# are there any species of bonsai tree you can grow underwater?



## homegrown terror

i was just thinking of how nice that would look as a centerpiece for my planted 10g...anyone know if it's possible, and if so, how much maintenance and financial commitment they need?


----------



## ao

LOL interesting idea. you can get a mice piece if wood and make a moss tree out of it


----------



## Olympia

Bonsai trees are just regular trees pruned down over the years- any tree can be a bonsai tree.

Your best bet is finding some driftwood that looks like a tree, and tying in moss to make it look like leaves.  Moss is easy to care for, low light, so shouldn't be too hard.


----------



## Friendlyfishies

http://www.plantedtank.net/forums/myPlants.php?do=view&p=25&n=Dwarf_Bonsai_Ammania_sp_Bonsai

lol not sure if this counts!


----------



## Aus

Olympia's idea is the best call - there are no trees that will grow underwater for very long before dying, unless you count mangroves and other trees that are semi-aquatic and even they hate being fully submersed too long.
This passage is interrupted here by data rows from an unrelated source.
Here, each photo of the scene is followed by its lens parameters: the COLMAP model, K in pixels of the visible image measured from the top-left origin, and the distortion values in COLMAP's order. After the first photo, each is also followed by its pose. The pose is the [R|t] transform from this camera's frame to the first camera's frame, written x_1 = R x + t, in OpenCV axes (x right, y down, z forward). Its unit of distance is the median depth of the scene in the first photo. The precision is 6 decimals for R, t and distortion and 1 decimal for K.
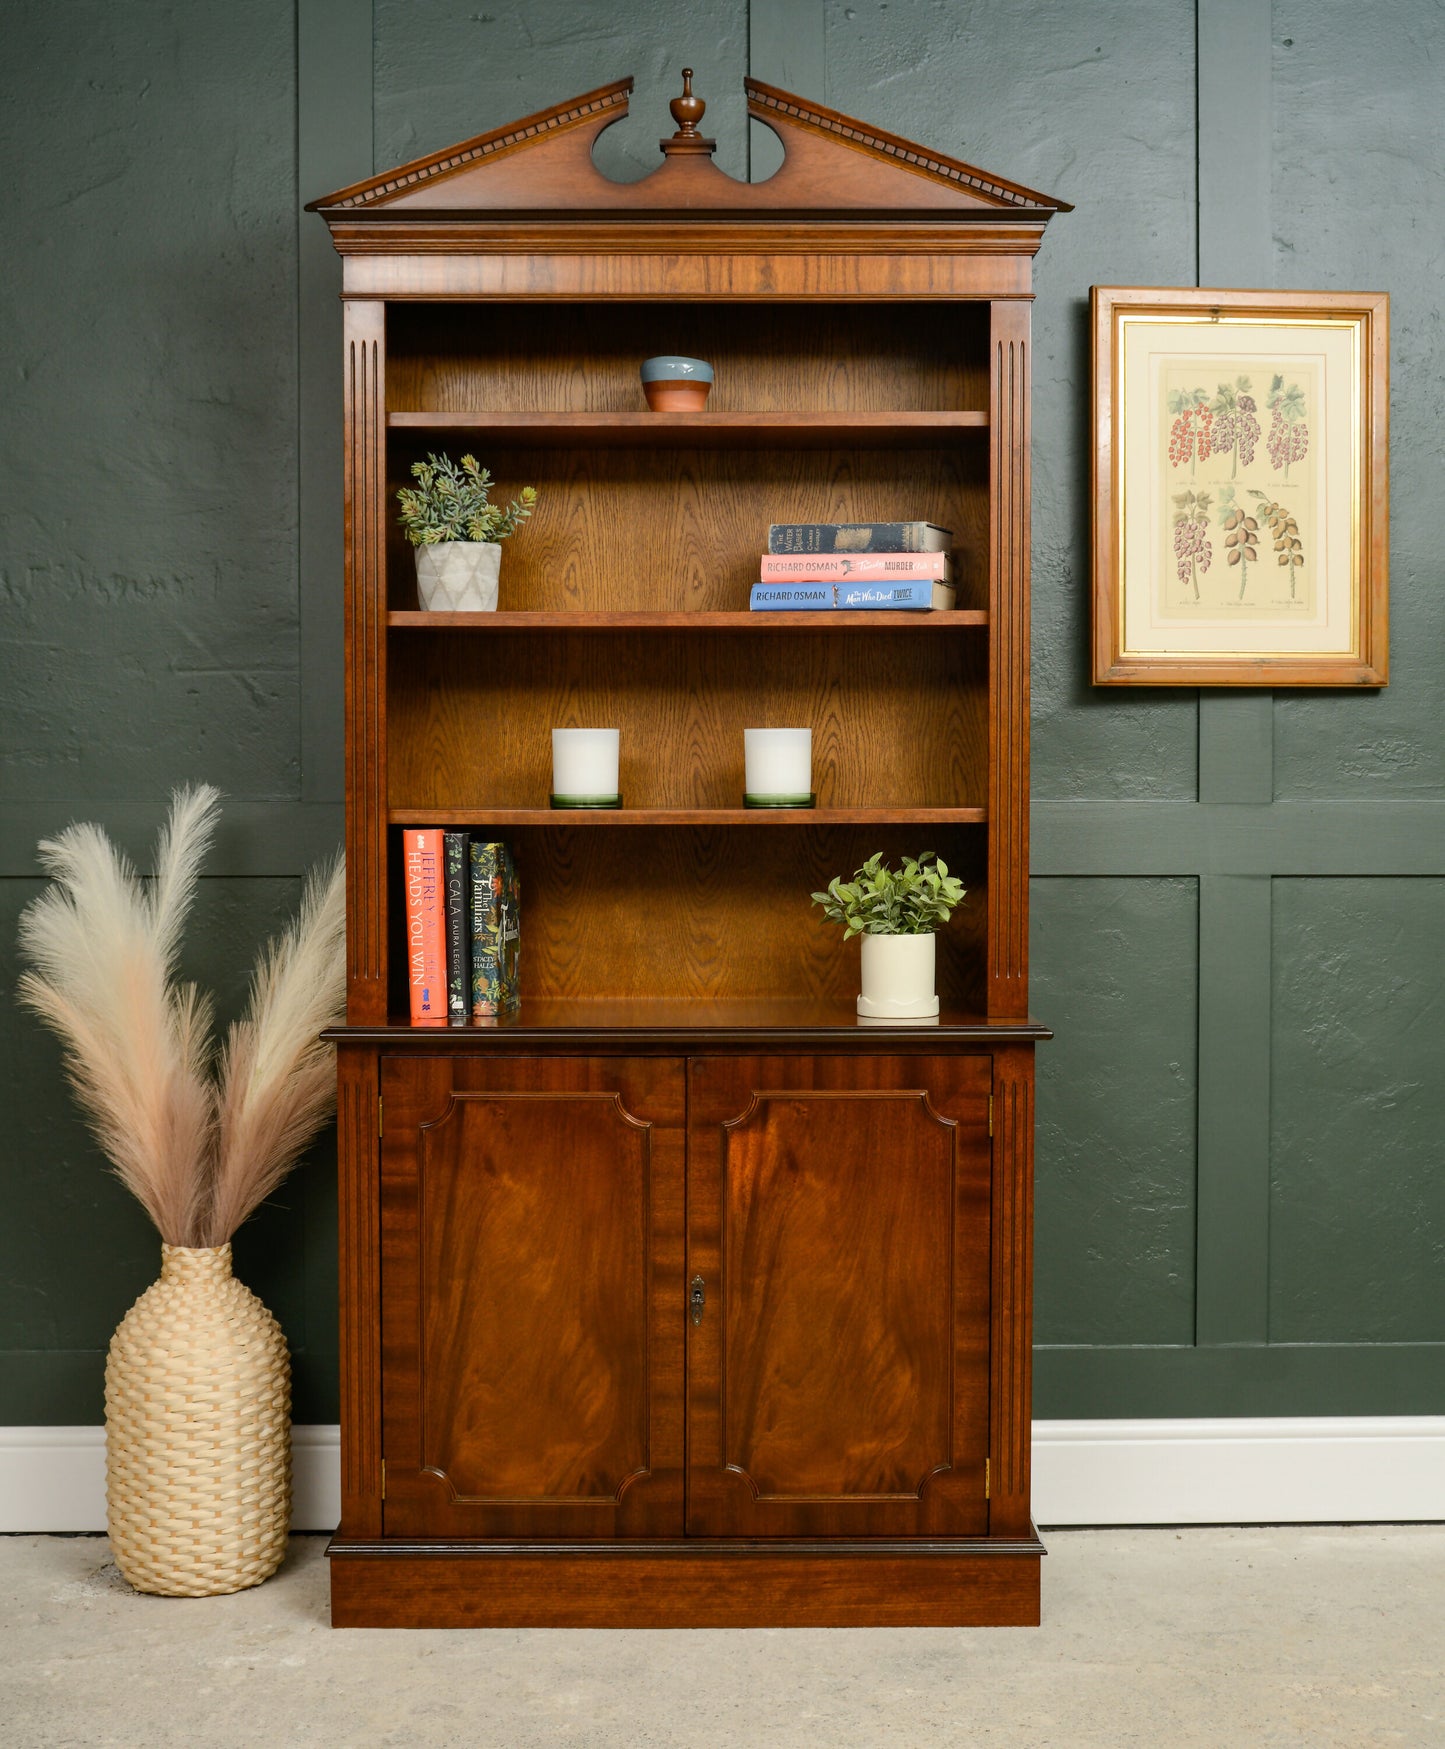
lens RADIAL K [[2459.9, 0, 729.4], [0, 2459.9, 871.1], [0, 0, 1]] dist [-0.055385, 0.016368]
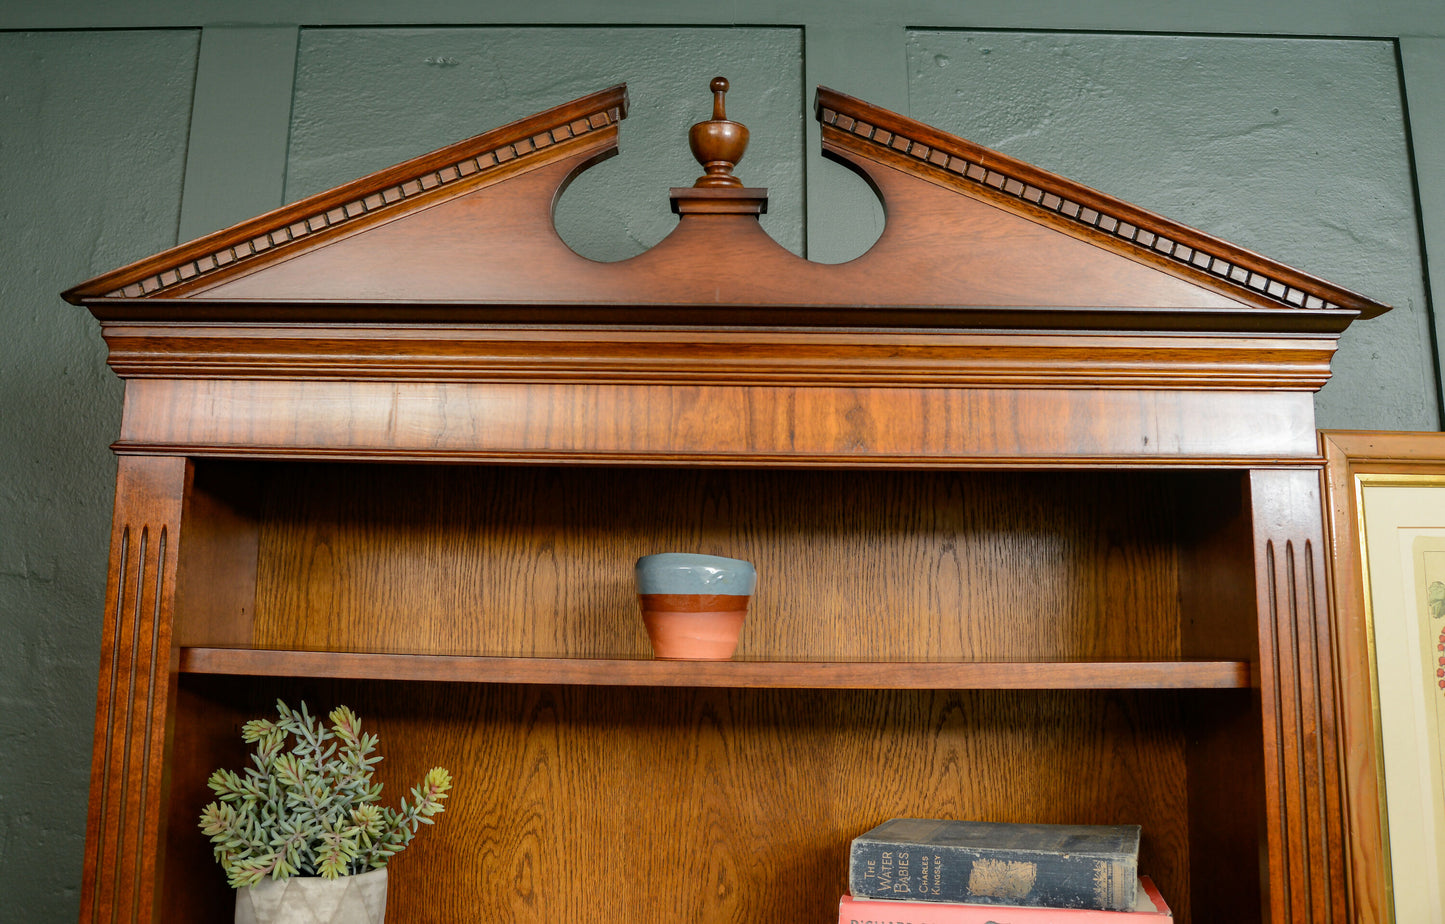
lens RADIAL K [[1399.3, 0, 704.7], [0, 1399.3, 348.8], [0, 0, 1]] dist [-0.116117, 0.017042]
pose [[0.999626, 0.010238, -0.025369, -0.011505], [-0.016353, 0.967041, -0.254095, -0.177462], [0.021932, 0.254415, 0.966846, 0.685491]]
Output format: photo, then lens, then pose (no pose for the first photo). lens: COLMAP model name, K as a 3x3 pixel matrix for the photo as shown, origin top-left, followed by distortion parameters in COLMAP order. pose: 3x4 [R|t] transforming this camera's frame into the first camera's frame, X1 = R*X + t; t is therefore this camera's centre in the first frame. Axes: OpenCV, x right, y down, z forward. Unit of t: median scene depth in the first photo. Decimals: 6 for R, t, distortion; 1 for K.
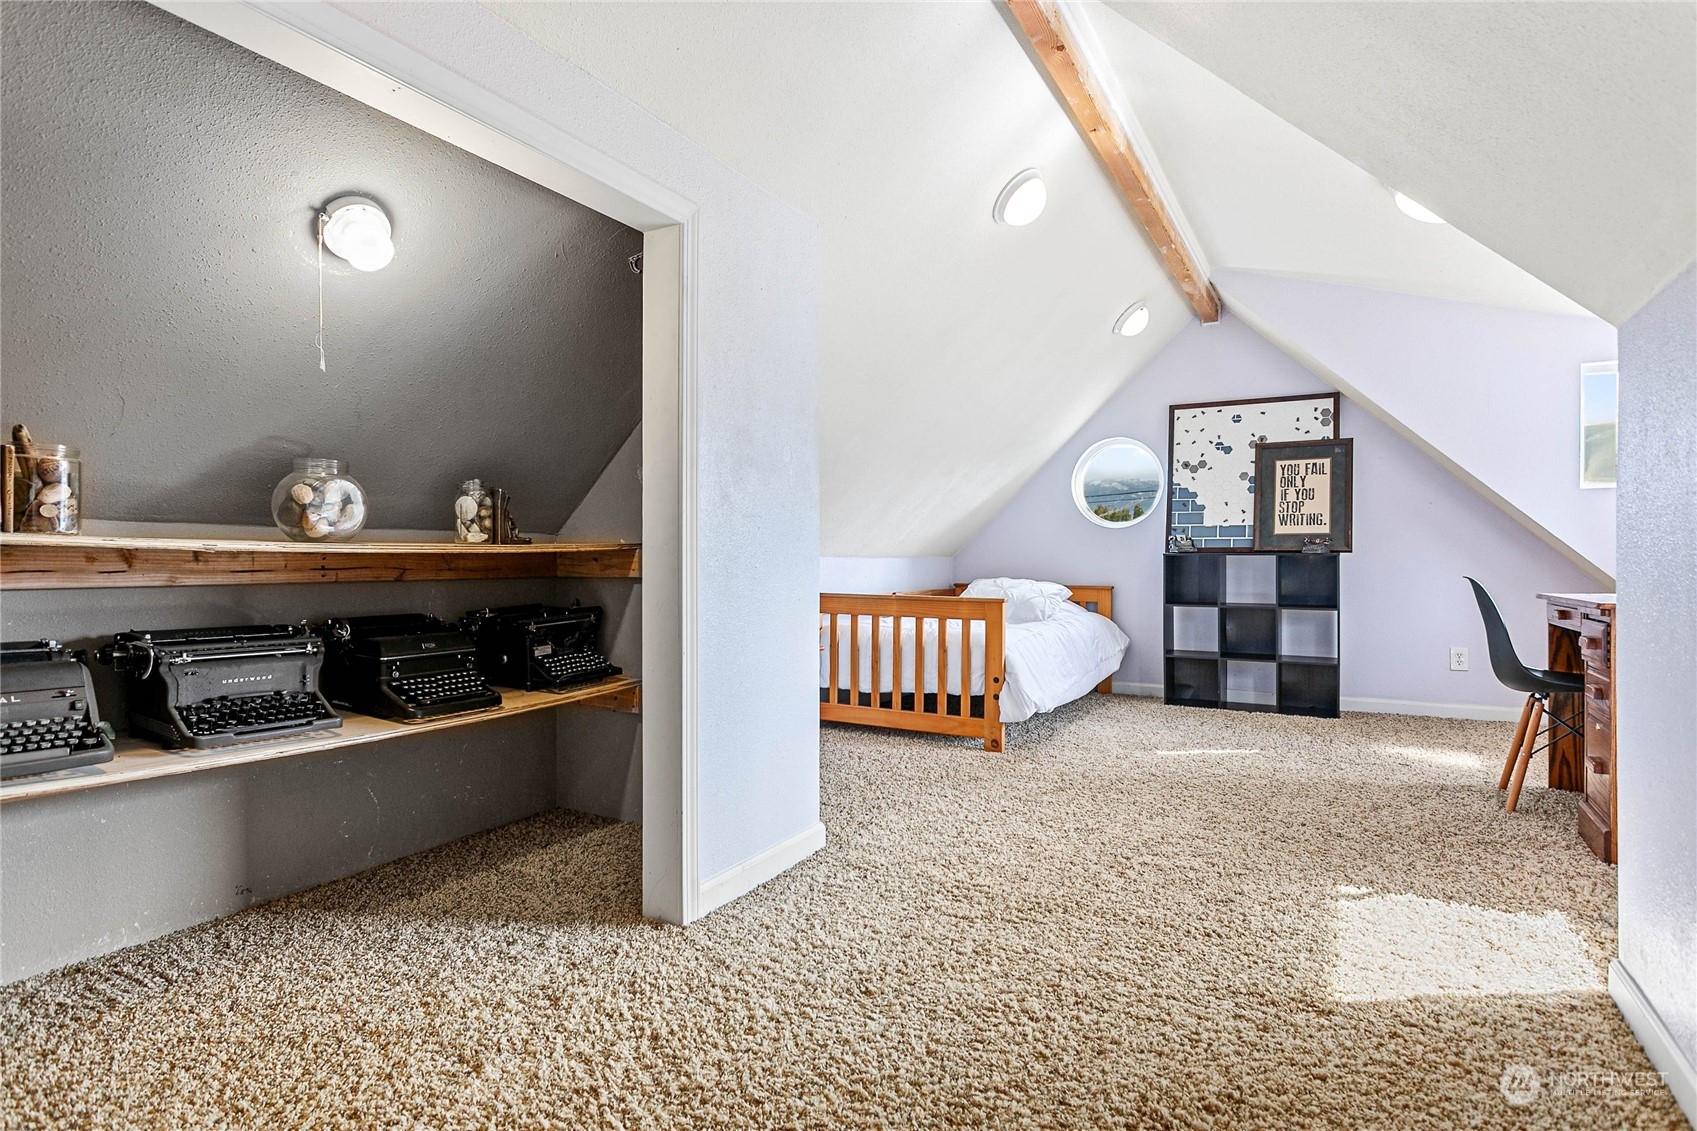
lens RADIAL K [[890.0, 0, 848.5], [0, 890.0, 565.5], [0, 0, 1]] dist [0.000638, 0.000109]
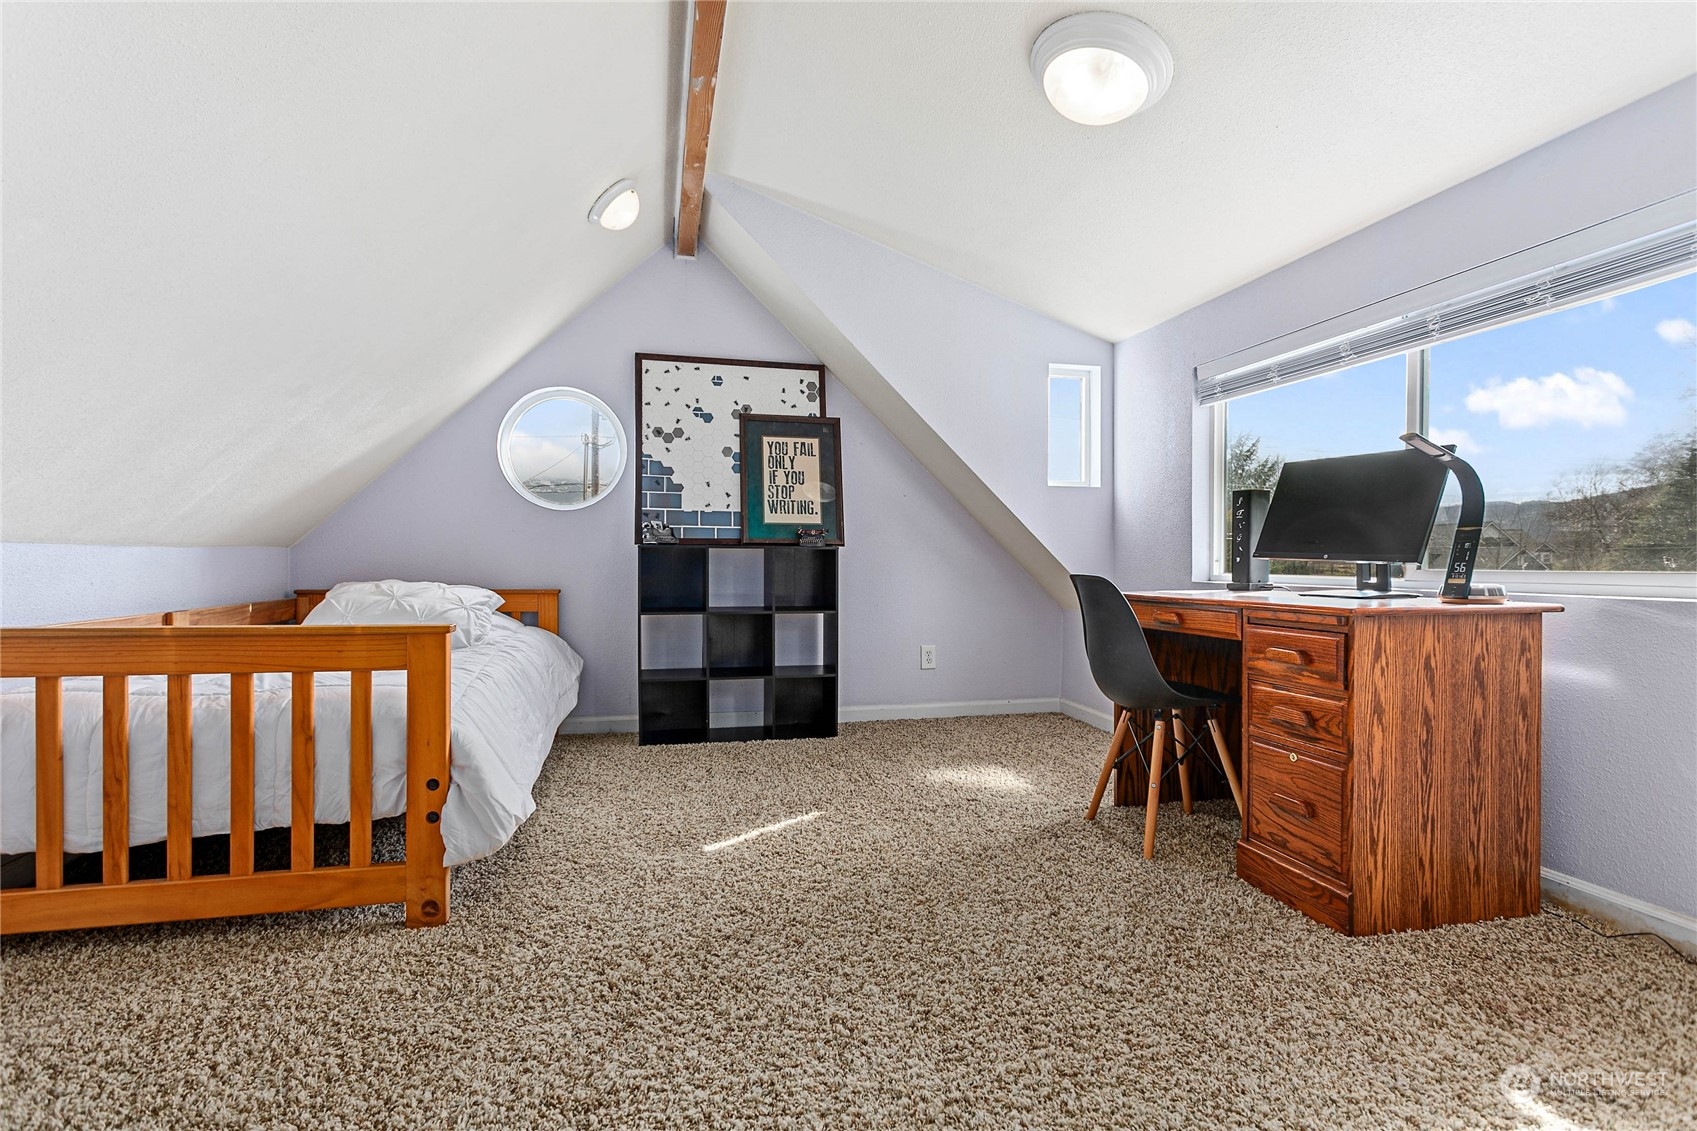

I;ve seen some stunning moss trees that have used dead bonsai stumps (aged for an appropriate amount of time) - maybe call your local plant outlets, see if they have any old dead ones you can have. Might have to wait 2 years for the wood to age, but wow - they look amazing in a tank.


----------



## cataze

Olympia said:


> Bonsai trees are just regular trees pruned down over the years- any tree can be a bonsai tree.
> 
> Your best bet is finding some driftwood that looks like a tree, and tying in moss to make it look like leaves.  Moss is easy to care for, low light, so shouldn't be too hard.


I LOVE this one!!!!!!!!!!!!!!!!! Is the "grass" at the bottom moss too, do you think? I have to log this away to try in the future...gorgeous!!!!!!!!


----------



## Olympia

No, it's some sort of carpet plant. Most _true _carpet plants are pretty tricky. Dwarf hairgrass is probably the easiest carpet to do without CO2, you can always trim it to a smaller size. You can "cheat" a little and use moss as a carpet, or a plant called round pellia, if you weigh it down with plastic mesh over top (since it floats), it will eventually grow over. The pellia could look beautiful even in a very low-tech set up over time.

All of those lush, fluffy "fields" you see are made possible with CO2 injection and high light. This keeps the plants low to the ground as there's no "need" for them to reach up, and lets them spread out more over the substrate.


----------